The artillery support platoon has one D-30 howitzer or 2S9 vehicle and two medium 82-millimeter mortars or heavier 120-millimeter systems. While the mortars are assigned to assault platoons, company commanders control the howitzers.
PREMIUM DELIVERY: and just for Ukrainian soldiers hanging out in their positions, waiting to hit war crimes quota, as Russian D-30 howitzer blasts 122mm shells on enemy positions with boom loud enough to warn those thinking of joining Kiev in fight. pic.twitter.com/yU8FT74Wao
— name cannot be blank (@UNDERTHEBED) February 27, 2023
The fire support platoon is equipped with various direct-fire support weapons, including two AGS-17 grenade launchers, two Kord heavy machine guns, two long-range anti-tank guided missile launchers, and possibly two long-range sniper teams.
The AFV group comprises one T-72 MBT and four BMP fighting vehicles or lightly armored BMD-2 vehicles. However, these troop-carrying vehicles do not blend into the infantry squad as Russian mechanized units are known to be, cause their primary role seems to be maneuverable fire support using their automatic cannons, with troop transport being a secondary role.
From an operational standpoint, they can remain grouped or be dispersed between assault platoons. Apart from that, there is also one MBT for heavier fire support.
As for the assault, the platoon comprises 12-15 personnel, divided into 4-5 three-person teams, each equipped with a mix of weapons based on mission requirements.
The teams include two tactical groups, an advance team, a command team, and a reserve fire support team. The Assault platoon is advised to advance in a diamond-style formation.
Tactical Directives For An Assault
The captured Russian Army manual also provides specific tactical directives, listed by @Tatarigami_UA in his Twitter thread. They are as follows:
- Assaults on fortified positions must begin within a minute of the end of the supporting artillery bombardment.
- Drones are recommended to be used only for surveillance, not battle monitoring, to avoid losing them.
- Occupying trenches abandoned by Ukrainian troops is prohibited because of the risks of booby traps or these trenches marked as targets for artillery fires.
- The assault platoons or companies must not evacuate the wounded but instead provide the coordinates of the injured to the medevac units.
- The recommended firing method for automatic grenade launchers (AGLs) is indirect fire, with a preferred firing range of 600-1,700 meters.
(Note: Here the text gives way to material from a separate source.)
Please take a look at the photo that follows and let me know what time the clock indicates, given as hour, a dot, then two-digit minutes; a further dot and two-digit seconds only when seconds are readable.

Ukrainian forces also use their own AGLs this way.
- Assault platoons are advised against moving through open spaces and must stick to the cover offered by tree lines.
New Tactics Inspired By Wagner PMC Forces
@Tatarigami_UA notes that decision to switch to the Assault detachment seems to be influenced by advances in the Bakhmut region by the Wagner PMC (Private Military Company) forces and the massive attrition of Russian vehicles and weaponry since February 2022.
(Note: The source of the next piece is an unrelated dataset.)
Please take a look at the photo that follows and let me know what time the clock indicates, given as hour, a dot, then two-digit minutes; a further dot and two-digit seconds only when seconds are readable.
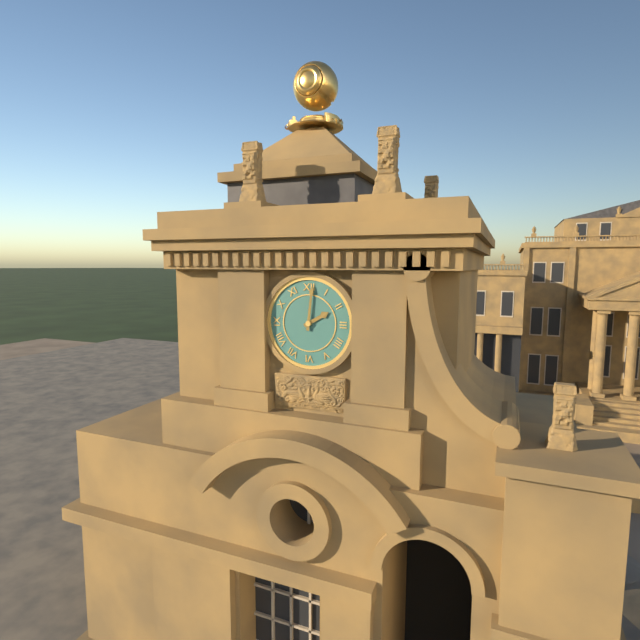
2.01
In a previous Twitter thread, @Tatarigami_UA discussed the tactics of Wagner forces in the Bakhmut region based on accounts from Ukrainian forces deployed there.
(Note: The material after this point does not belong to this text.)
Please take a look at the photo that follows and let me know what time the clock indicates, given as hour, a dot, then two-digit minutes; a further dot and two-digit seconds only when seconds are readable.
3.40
“Wagnerites usually break down into small assault teams of 3-4 people. The first team is usually led by a “scout” who is tasked to observe and locate mined areas ahead. He is followed by two regular riflemen and a machine gunner,” writes @Tatarigami_UA in this Twitter thread, supposing the Wagner forces are attacking a tree line defended by Ukrainian trenches, which is quite a common occurrence in this war.
These assault units are covered by fire support deployed on a tree line that is 90 degrees to the line of advance. The fire support units are armed with mortars, automatic grenade launchers (AGLs), or even rocket-propelled grenades if the AGLs are lacking.
Soon as the artillery fire ends, the fire support teams open fire with AGLs/RPGs and a machine gun to suppress the defenders and prevent them from taking any measures, allowing the assault teams to advance toward the Ukrainian trenches.
“Once close enough to the trenches, the enemy uses hand grenades to cause damage and then assaults the trenches,” concludes @Tatarigami_UA.